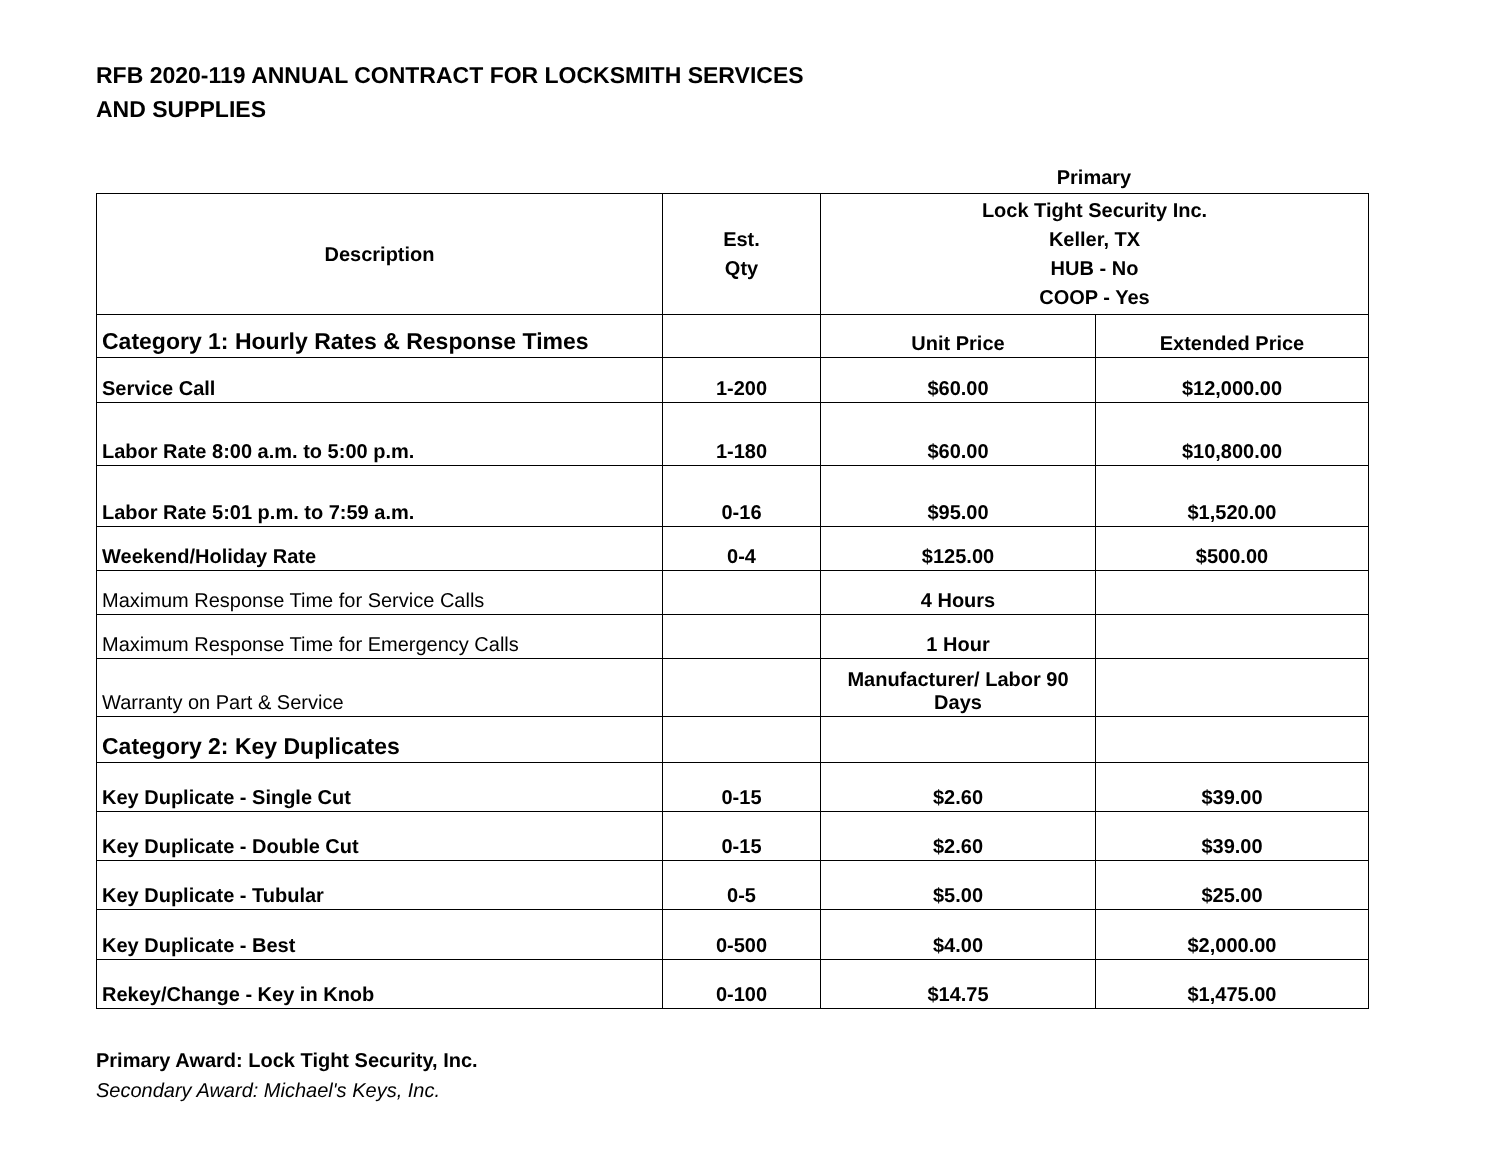RFB 2020-119 ANNUAL CONTRACT FOR LOCKSMITH SERVICES
AND SUPPLIES
Primary
| Description | Est. Qty | Lock Tight Security Inc. Keller, TX HUB - No COOP - Yes | |
| --- | --- | --- | --- |
| Category 1: Hourly Rates & Response Times | | Unit Price | Extended Price |
| Service Call | 1-200 | $60.00 | $12,000.00 |
| Labor Rate 8:00 a.m. to 5:00 p.m. | 1-180 | $60.00 | $10,800.00 |
| Labor Rate 5:01 p.m. to 7:59 a.m. | 0-16 | $95.00 | $1,520.00 |
| Weekend/Holiday Rate | 0-4 | $125.00 | $500.00 |
| Maximum Response Time for Service Calls | | 4 Hours | |
| Maximum Response Time for Emergency Calls | | 1 Hour | |
| Warranty on Part & Service | | Manufacturer/ Labor 90 Days | |
| Category 2: Key Duplicates | | | |
| Key Duplicate - Single Cut | 0-15 | $2.60 | $39.00 |
| Key Duplicate - Double Cut | 0-15 | $2.60 | $39.00 |
| Key Duplicate - Tubular | 0-5 | $5.00 | $25.00 |
| Key Duplicate - Best | 0-500 | $4.00 | $2,000.00 |
| Rekey/Change - Key in Knob | 0-100 | $14.75 | $1,475.00 |
Primary Award: Lock Tight Security, Inc.
Secondary Award: Michael's Keys, Inc.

───

§ **Work required**: Only lines with the string "Category" are wanted; please find each one in the listing and copy it.

§ **The answer**:
| Category 1: Hourly Rates & Response Times | | Unit Price | Extended Price |
| Category 2: Key Duplicates | | | |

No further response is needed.